Omar Abdulkadir Artan, un arbitre somalien arrivé aux États-Unis pour participer à la Coupe du monde 2026, a été refoulé à son atterrissage par les autorités américaines. Washington évoque des antécédents de l’arbitre alors que son pays, la Somalie figure parmi les pays visé par le « travel ban » de l’administration Trump.
Mondial 2026 : polémique autour de l’arbitre somalien refoulé par les États-Unis
Omar Abdulkadir Artan fait la une de la presse sportive mondiale depuis le lundi 8 juin. Et pour cause, l’arbitre somalien a été refoulé samedi 6 juin à son arrivée aux États-Unis. La police aux frontières américaine (CBP) a expliqué qu’il avait été jugé « inadmissible en raison de problèmes liés à la vérification de ses antécédents » et que l’arbitre s’était dès lors « vu refuser l’entrée sur le territoire ».
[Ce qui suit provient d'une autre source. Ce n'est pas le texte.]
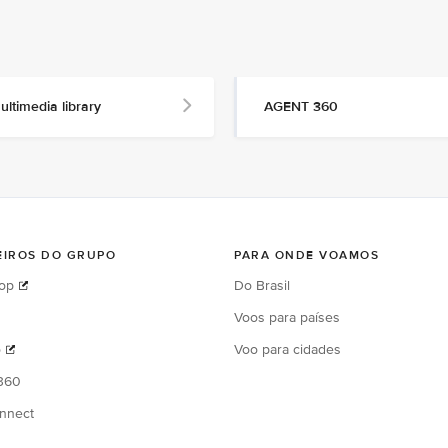
ultimedia library
AGENT 360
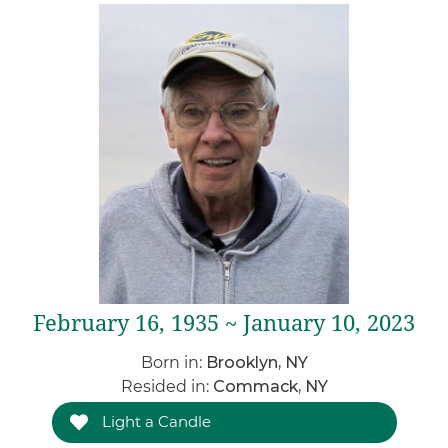
February 16, 1935 ~ January 10, 2023
Born in:
Brooklyn, NY
Resided in:
Commack, NY
Light a Candle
Dans le milieu du football, l’affaire fait grand bruit. Le ministère des Sports somalien a pris la défense de son officiel. Selon le ministère des Sports, malgré d’« intenses démarches diplomatiques et des négociations avec les autorités compétentes du gouvernement des États-Unis et de la Fifa, dans le but de parvenir à une résolution immédiate, il n’a malheureusement pas été possible d’aboutir à un résultat positif ».
Pourtant, la Somalie réitère sa « pleine confiance en son intégrité, son professionnalisme et sa contribution continue au développement du football, tant en Somalie qu’à l’échelle internationale ».
Titulaire du statut Fifa depuis 2018, Omar Abdulkadir Artan officie dans le championnat somalien et a été nommé meilleur arbitre de l’année par la Confédération africaine de football (CAF) en 2025. Il était le premier arbitre somalien retenu pour une phase finale de Coupe du monde.
Âgé de 34 ans, il faisait partie des 52 hommes en jaune sélectionnés pour tenir le sifflet au Mondial coorganisé en juin et juillet par le Canada, le Mexique et les États-Unis.